Let’s visualize this dataset.

# https://scikit-learn.org/stable/auto_examples/neighbors/plot_classification.html
%matplotlib inline
import matplotlib.pyplot as plt
plt.rcParams['figure.figsize'] = [12, 4]
import warnings
warnings.filterwarnings("ignore")

# create 2d version of dataset and subsample it
X = iris_X.to_numpy()[:,:2]
x_min, x_max = X[:, 0].min() - .5, X[:, 0].max() + .5
y_min, y_max = X[:, 1].min() - .5, X[:, 1].max() + .5
xx, yy = np.meshgrid(np.arange(x_min, x_max, .02), np.arange(y_min, y_max, .02))

# Plot also the training points
p1 = plt.scatter(X[:, 0], X[:, 1], c=iris_y2, s=60, cmap=plt.cm.Paired)
plt.xlabel('Petal Length')
plt.ylabel('Petal Width')
plt.legend(handles=p1.legend_elements()[0], labels=['Setosa', 'Not Setosa'], loc='lower right')

<matplotlib.legend.Legend at 0x7f8311ce5550>


We can run the dual version of the SVM by importing an implementation from sklearn:

#https://scikit-learn.org/stable/auto_examples/svm/plot_separating_hyperplane.html
from sklearn import svm

# fit the model, don't regularize for illustration purposes
clf = svm.SVC(kernel='linear', C=1000) # this optimizes the dual
# clf = svm.LinearSVC() # this optimizes for the primal
clf.fit(X, iris_y2)

plt.scatter(X[:, 0], X[:, 1], c=iris_y2, s=30, cmap=plt.cm.Paired)
Z = clf.decision_function(np.c_[xx.ravel(), yy.ravel()]).reshape(xx.shape)

# plot decision boundary and margins
plt.contour(xx, yy, Z, colors='k', levels=[-1, 0, 1], alpha=0.5,
linestyles=['--', '-', '--'])
plt.scatter(clf.support_vectors_[:, 0], clf.support_vectors_[:, 1], s=100,
linewidth=1, facecolors='none', edgecolors='k')
plt.xlim([4.6, 6])
plt.ylim([2.25, 4])
plt.show()


We can see that the solid line defines the decision boundary, and the two dotted lines are the geometric margin.

The data points that fall on the margin are the support vectors.
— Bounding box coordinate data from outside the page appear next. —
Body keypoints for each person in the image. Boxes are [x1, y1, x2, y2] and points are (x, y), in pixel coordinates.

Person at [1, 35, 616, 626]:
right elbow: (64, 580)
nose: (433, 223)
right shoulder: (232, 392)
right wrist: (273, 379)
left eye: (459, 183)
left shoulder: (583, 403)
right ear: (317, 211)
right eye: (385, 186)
Notice that only these vectors determine the position of the hyperplane. If we “wiggle” any of the other points, the margin remains unchanged—therefore the max-margin hyperplane also remains unchanged. However, moving the support vectors changes both the optimal margin and the optimal hyperplane.
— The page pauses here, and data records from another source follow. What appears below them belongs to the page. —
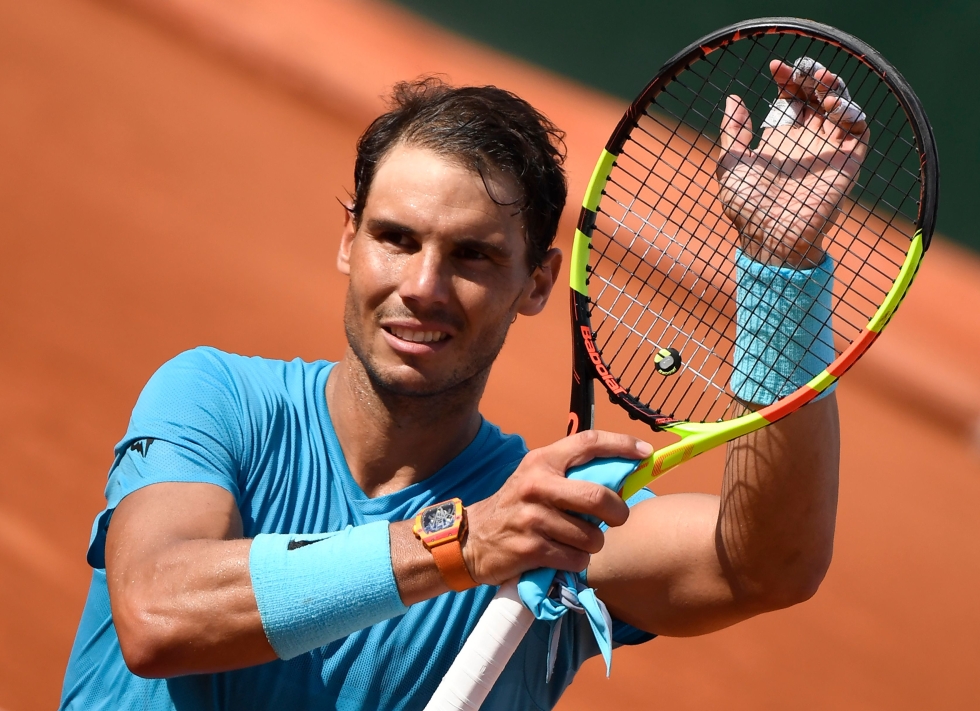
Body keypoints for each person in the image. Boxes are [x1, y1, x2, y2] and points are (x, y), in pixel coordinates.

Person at [60, 66, 862, 710]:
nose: (423, 286)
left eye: (473, 256)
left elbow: (766, 565)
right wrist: (463, 544)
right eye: (396, 239)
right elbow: (158, 614)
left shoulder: (551, 524)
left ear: (538, 280)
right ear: (350, 240)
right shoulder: (216, 397)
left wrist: (779, 266)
This observation provides an intuitive explanation for the formula

$\theta^* = \sum_{i=1}^n \lambda_i y^{(i)} x^{(i)}.$

In this formula, $$\lambda_i > 0$$ only for the $$x^{(i)}$$ that are support vectors. Hence, only these $$x^{(i)}$$ influence the position of the hyperplane, which matches our earlier intuition.

## 13.3.6. Algorithm: Support Vector Machine Classification (Dual Form)#

In summary, the SVM algorithm can be succinctly defined by the following key components.
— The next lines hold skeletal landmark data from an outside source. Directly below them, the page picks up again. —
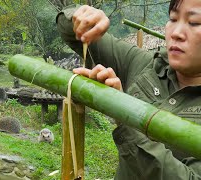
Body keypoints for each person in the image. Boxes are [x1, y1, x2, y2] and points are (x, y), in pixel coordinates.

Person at [56, 0, 201, 179]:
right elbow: (69, 31)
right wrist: (84, 17)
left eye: (194, 22)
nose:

• Type: Supervised learning (binary classification)

• Model family: Linear decision boundaries.

• Objective function: Dual of SVM optimization problem.

• Optimizer: Sequential minimal optimization.

• Probabilistic interpretation: No simple interpretation!

In the next lecture, we will combine dual SVMs with a new idea called kernels, which enable them to handle a very large number of features (and even an infinite number of features) without any additional computational cost.